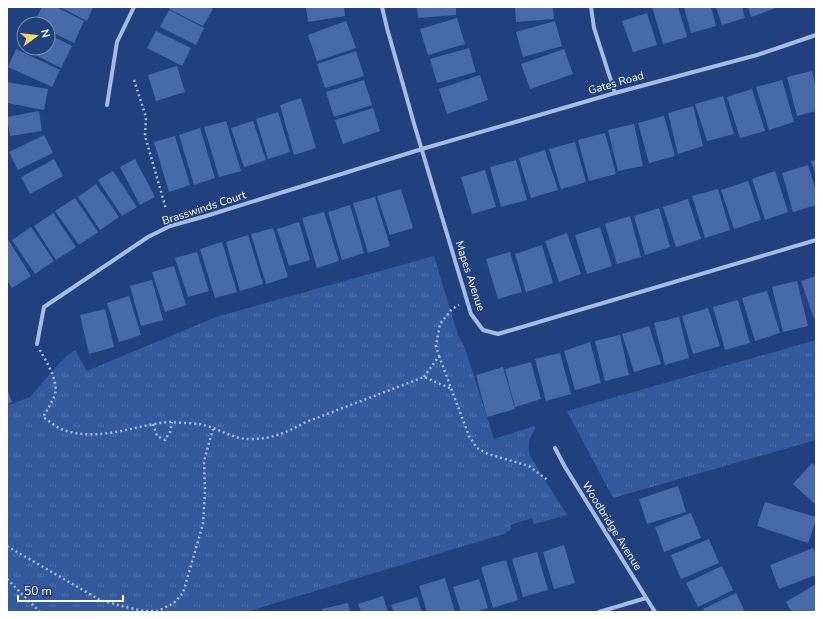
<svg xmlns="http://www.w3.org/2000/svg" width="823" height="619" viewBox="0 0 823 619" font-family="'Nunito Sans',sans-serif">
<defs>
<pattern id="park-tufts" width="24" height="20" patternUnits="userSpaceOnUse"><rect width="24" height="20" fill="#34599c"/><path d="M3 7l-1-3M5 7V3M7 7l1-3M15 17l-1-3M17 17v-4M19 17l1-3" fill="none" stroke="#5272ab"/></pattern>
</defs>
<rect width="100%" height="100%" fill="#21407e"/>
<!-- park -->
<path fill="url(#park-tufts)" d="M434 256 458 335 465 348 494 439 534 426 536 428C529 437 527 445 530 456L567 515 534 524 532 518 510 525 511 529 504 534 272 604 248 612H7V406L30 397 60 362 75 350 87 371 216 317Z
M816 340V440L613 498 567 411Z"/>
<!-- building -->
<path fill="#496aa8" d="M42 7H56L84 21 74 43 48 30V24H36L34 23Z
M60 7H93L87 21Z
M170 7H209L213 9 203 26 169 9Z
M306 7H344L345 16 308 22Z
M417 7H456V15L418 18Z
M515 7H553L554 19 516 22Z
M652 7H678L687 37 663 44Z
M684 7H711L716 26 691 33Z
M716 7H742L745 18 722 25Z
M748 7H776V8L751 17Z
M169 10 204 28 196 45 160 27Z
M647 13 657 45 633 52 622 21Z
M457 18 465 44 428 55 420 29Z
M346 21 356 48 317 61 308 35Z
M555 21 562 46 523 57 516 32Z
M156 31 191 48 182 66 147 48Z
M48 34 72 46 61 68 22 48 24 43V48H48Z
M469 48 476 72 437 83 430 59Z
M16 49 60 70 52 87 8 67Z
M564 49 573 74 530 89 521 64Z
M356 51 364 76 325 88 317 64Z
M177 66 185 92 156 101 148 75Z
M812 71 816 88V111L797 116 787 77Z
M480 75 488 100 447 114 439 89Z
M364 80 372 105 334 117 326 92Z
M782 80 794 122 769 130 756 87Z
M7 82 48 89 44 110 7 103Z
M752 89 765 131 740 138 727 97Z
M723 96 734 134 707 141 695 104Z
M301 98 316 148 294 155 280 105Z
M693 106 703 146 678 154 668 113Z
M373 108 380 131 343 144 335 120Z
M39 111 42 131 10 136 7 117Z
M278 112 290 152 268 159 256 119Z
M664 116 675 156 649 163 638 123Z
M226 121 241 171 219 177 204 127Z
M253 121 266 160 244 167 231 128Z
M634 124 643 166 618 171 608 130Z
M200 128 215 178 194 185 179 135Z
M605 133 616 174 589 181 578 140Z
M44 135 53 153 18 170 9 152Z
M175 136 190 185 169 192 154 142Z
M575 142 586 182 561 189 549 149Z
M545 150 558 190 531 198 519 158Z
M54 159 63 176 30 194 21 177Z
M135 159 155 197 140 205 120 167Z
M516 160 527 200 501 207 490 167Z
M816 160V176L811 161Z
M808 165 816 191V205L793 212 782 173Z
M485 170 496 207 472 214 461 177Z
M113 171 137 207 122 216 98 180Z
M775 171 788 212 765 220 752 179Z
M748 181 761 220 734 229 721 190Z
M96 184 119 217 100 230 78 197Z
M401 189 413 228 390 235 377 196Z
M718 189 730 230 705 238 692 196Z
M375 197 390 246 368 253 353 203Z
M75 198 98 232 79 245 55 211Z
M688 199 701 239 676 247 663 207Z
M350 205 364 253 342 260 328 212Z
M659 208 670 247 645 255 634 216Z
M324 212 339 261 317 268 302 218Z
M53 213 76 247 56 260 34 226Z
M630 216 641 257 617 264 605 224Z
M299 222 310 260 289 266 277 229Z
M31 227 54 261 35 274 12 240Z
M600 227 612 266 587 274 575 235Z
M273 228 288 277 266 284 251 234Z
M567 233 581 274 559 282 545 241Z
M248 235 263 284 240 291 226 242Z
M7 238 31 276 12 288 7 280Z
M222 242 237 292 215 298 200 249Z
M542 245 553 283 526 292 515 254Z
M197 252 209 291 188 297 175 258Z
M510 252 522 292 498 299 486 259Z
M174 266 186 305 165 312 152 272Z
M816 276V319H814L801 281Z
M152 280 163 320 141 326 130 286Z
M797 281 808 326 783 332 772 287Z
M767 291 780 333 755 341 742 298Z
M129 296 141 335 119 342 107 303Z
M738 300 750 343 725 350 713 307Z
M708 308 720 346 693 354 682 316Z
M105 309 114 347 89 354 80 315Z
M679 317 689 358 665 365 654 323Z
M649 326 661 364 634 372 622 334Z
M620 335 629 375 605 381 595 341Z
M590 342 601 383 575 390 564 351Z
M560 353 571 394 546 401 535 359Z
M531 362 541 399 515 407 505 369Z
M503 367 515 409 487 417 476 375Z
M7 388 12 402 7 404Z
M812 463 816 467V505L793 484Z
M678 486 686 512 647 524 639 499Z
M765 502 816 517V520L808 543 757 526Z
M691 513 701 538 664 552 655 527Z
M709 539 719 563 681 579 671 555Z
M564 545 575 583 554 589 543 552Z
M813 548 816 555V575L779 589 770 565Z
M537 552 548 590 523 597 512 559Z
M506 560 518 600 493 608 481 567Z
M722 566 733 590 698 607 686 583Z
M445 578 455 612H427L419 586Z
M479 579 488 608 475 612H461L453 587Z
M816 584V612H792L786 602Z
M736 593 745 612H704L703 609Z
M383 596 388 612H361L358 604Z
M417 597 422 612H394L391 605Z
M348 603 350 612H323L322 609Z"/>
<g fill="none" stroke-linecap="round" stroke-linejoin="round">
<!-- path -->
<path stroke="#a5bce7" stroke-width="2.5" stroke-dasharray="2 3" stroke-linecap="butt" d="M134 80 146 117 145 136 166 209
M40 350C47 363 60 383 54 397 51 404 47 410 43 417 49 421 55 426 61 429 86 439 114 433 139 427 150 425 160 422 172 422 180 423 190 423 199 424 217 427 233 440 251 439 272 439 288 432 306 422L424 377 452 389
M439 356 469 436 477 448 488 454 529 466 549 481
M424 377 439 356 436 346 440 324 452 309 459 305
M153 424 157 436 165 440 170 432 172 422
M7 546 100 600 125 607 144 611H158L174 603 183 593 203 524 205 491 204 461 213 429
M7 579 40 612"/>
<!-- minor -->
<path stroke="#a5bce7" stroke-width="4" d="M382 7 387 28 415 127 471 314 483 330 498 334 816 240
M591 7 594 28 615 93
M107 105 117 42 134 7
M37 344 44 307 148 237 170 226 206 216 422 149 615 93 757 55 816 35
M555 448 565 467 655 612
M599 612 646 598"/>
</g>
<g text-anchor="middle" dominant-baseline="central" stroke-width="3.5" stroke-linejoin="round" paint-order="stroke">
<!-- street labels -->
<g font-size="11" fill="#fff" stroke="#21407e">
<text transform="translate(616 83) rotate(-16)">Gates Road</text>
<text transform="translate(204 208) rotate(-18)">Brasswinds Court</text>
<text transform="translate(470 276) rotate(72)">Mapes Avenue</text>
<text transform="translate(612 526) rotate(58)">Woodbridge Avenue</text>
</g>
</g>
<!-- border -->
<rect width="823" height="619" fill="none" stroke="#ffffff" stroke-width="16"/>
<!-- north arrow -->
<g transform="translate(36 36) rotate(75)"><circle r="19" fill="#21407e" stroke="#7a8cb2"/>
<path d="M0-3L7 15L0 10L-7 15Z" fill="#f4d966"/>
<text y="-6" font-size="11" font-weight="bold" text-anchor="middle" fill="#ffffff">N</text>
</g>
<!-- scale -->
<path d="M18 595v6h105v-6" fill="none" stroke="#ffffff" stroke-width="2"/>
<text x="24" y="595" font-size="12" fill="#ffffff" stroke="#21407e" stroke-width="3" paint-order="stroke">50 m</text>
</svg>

§ **What to do**:
Go through the listing above and write it out again exactly, dropping the pictures.

§ **Exercise answer**:
<svg xmlns="http://www.w3.org/2000/svg" width="823" height="619" viewBox="0 0 823 619" font-family="'Nunito Sans',sans-serif">
<defs>
<pattern id="park-tufts" width="24" height="20" patternUnits="userSpaceOnUse"><rect width="24" height="20" fill="#34599c"/><path d="M3 7l-1-3M5 7V3M7 7l1-3M15 17l-1-3M17 17v-4M19 17l1-3" fill="none" stroke="#5272ab"/></pattern>
</defs>
<rect width="100%" height="100%" fill="#21407e"/>
<!-- park -->
<path fill="url(#park-tufts)" d="M434 256 458 335 465 348 494 439 534 426 536 428C529 437 527 445 530 456L567 515 534 524 532 518 510 525 511 529 504 534 272 604 248 612H7V406L30 397 60 362 75 350 87 371 216 317Z
M816 340V440L613 498 567 411Z"/>
<!-- building -->
<path fill="#496aa8" d="M42 7H56L84 21 74 43 48 30V24H36L34 23Z
M60 7H93L87 21Z
M170 7H209L213 9 203 26 169 9Z
M306 7H344L345 16 308 22Z
M417 7H456V15L418 18Z
M515 7H553L554 19 516 22Z
M652 7H678L687 37 663 44Z
M684 7H711L716 26 691 33Z
M716 7H742L745 18 722 25Z
M748 7H776V8L751 17Z
M169 10 204 28 196 45 160 27Z
M647 13 657 45 633 52 622 21Z
M457 18 465 44 428 55 420 29Z
M346 21 356 48 317 61 308 35Z
M555 21 562 46 523 57 516 32Z
M156 31 191 48 182 66 147 48Z
M48 34 72 46 61 68 22 48 24 43V48H48Z
M469 48 476 72 437 83 430 59Z
M16 49 60 70 52 87 8 67Z
M564 49 573 74 530 89 521 64Z
M356 51 364 76 325 88 317 64Z
M177 66 185 92 156 101 148 75Z
M812 71 816 88V111L797 116 787 77Z
M480 75 488 100 447 114 439 89Z
M364 80 372 105 334 117 326 92Z
M782 80 794 122 769 130 756 87Z
M7 82 48 89 44 110 7 103Z
M752 89 765 131 740 138 727 97Z
M723 96 734 134 707 141 695 104Z
M301 98 316 148 294 155 280 105Z
M693 106 703 146 678 154 668 113Z
M373 108 380 131 343 144 335 120Z
M39 111 42 131 10 136 7 117Z
M278 112 290 152 268 159 256 119Z
M664 116 675 156 649 163 638 123Z
M226 121 241 171 219 177 204 127Z
M253 121 266 160 244 167 231 128Z
M634 124 643 166 618 171 608 130Z
M200 128 215 178 194 185 179 135Z
M605 133 616 174 589 181 578 140Z
M44 135 53 153 18 170 9 152Z
M175 136 190 185 169 192 154 142Z
M575 142 586 182 561 189 549 149Z
M545 150 558 190 531 198 519 158Z
M54 159 63 176 30 194 21 177Z
M135 159 155 197 140 205 120 167Z
M516 160 527 200 501 207 490 167Z
M816 160V176L811 161Z
M808 165 816 191V205L793 212 782 173Z
M485 170 496 207 472 214 461 177Z
M113 171 137 207 122 216 98 180Z
M775 171 788 212 765 220 752 179Z
M748 181 761 220 734 229 721 190Z
M96 184 119 217 100 230 78 197Z
M401 189 413 228 390 235 377 196Z
M718 189 730 230 705 238 692 196Z
M375 197 390 246 368 253 353 203Z
M75 198 98 232 79 245 55 211Z
M688 199 701 239 676 247 663 207Z
M350 205 364 253 342 260 328 212Z
M659 208 670 247 645 255 634 216Z
M324 212 339 261 317 268 302 218Z
M53 213 76 247 56 260 34 226Z
M630 216 641 257 617 264 605 224Z
M299 222 310 260 289 266 277 229Z
M31 227 54 261 35 274 12 240Z
M600 227 612 266 587 274 575 235Z
M273 228 288 277 266 284 251 234Z
M567 233 581 274 559 282 545 241Z
M248 235 263 284 240 291 226 242Z
M7 238 31 276 12 288 7 280Z
M222 242 237 292 215 298 200 249Z
M542 245 553 283 526 292 515 254Z
M197 252 209 291 188 297 175 258Z
M510 252 522 292 498 299 486 259Z
M174 266 186 305 165 312 152 272Z
M816 276V319H814L801 281Z
M152 280 163 320 141 326 130 286Z
M797 281 808 326 783 332 772 287Z
M767 291 780 333 755 341 742 298Z
M129 296 141 335 119 342 107 303Z
M738 300 750 343 725 350 713 307Z
M708 308 720 346 693 354 682 316Z
M105 309 114 347 89 354 80 315Z
M679 317 689 358 665 365 654 323Z
M649 326 661 364 634 372 622 334Z
M620 335 629 375 605 381 595 341Z
M590 342 601 383 575 390 564 351Z
M560 353 571 394 546 401 535 359Z
M531 362 541 399 515 407 505 369Z
M503 367 515 409 487 417 476 375Z
M7 388 12 402 7 404Z
M812 463 816 467V505L793 484Z
M678 486 686 512 647 524 639 499Z
M765 502 816 517V520L808 543 757 526Z
M691 513 701 538 664 552 655 527Z
M709 539 719 563 681 579 671 555Z
M564 545 575 583 554 589 543 552Z
M813 548 816 555V575L779 589 770 565Z
M537 552 548 590 523 597 512 559Z
M506 560 518 600 493 608 481 567Z
M722 566 733 590 698 607 686 583Z
M445 578 455 612H427L419 586Z
M479 579 488 608 475 612H461L453 587Z
M816 584V612H792L786 602Z
M736 593 745 612H704L703 609Z
M383 596 388 612H361L358 604Z
M417 597 422 612H394L391 605Z
M348 603 350 612H323L322 609Z"/>
<g fill="none" stroke-linecap="round" stroke-linejoin="round">
<!-- path -->
<path stroke="#a5bce7" stroke-width="2.5" stroke-dasharray="2 3" stroke-linecap="butt" d="M134 80 146 117 145 136 166 209
M40 350C47 363 60 383 54 397 51 404 47 410 43 417 49 421 55 426 61 429 86 439 114 433 139 427 150 425 160 422 172 422 180 423 190 423 199 424 217 427 233 440 251 439 272 439 288 432 306 422L424 377 452 389
M439 356 469 436 477 448 488 454 529 466 549 481
M424 377 439 356 436 346 440 324 452 309 459 305
M153 424 157 436 165 440 170 432 172 422
M7 546 100 600 125 607 144 611H158L174 603 183 593 203 524 205 491 204 461 213 429
M7 579 40 612"/>
<!-- minor -->
<path stroke="#a5bce7" stroke-width="4" d="M382 7 387 28 415 127 471 314 483 330 498 334 816 240
M591 7 594 28 615 93
M107 105 117 42 134 7
M37 344 44 307 148 237 170 226 206 216 422 149 615 93 757 55 816 35
M555 448 565 467 655 612
M599 612 646 598"/>
</g>
<g text-anchor="middle" dominant-baseline="central" stroke-width="3.5" stroke-linejoin="round" paint-order="stroke">
<!-- street labels -->
<g font-size="11" fill="#fff" stroke="#21407e">
<text transform="translate(616 83) rotate(-16)">Gates Road</text>
<text transform="translate(204 208) rotate(-18)">Brasswinds Court</text>
<text transform="translate(470 276) rotate(72)">Mapes Avenue</text>
<text transform="translate(612 526) rotate(58)">Woodbridge Avenue</text>
</g>
</g>
<!-- border -->
<rect width="823" height="619" fill="none" stroke="#ffffff" stroke-width="16"/>
<!-- north arrow -->
<g transform="translate(36 36) rotate(75)"><circle r="19" fill="#21407e" stroke="#7a8cb2"/>
<path d="M0-3L7 15L0 10L-7 15Z" fill="#f4d966"/>
<text y="-6" font-size="11" font-weight="bold" text-anchor="middle" fill="#ffffff">N</text>
</g>
<!-- scale -->
<path d="M18 595v6h105v-6" fill="none" stroke="#ffffff" stroke-width="2"/>
<text x="24" y="595" font-size="12" fill="#ffffff" stroke="#21407e" stroke-width="3" paint-order="stroke">50 m</text>
</svg>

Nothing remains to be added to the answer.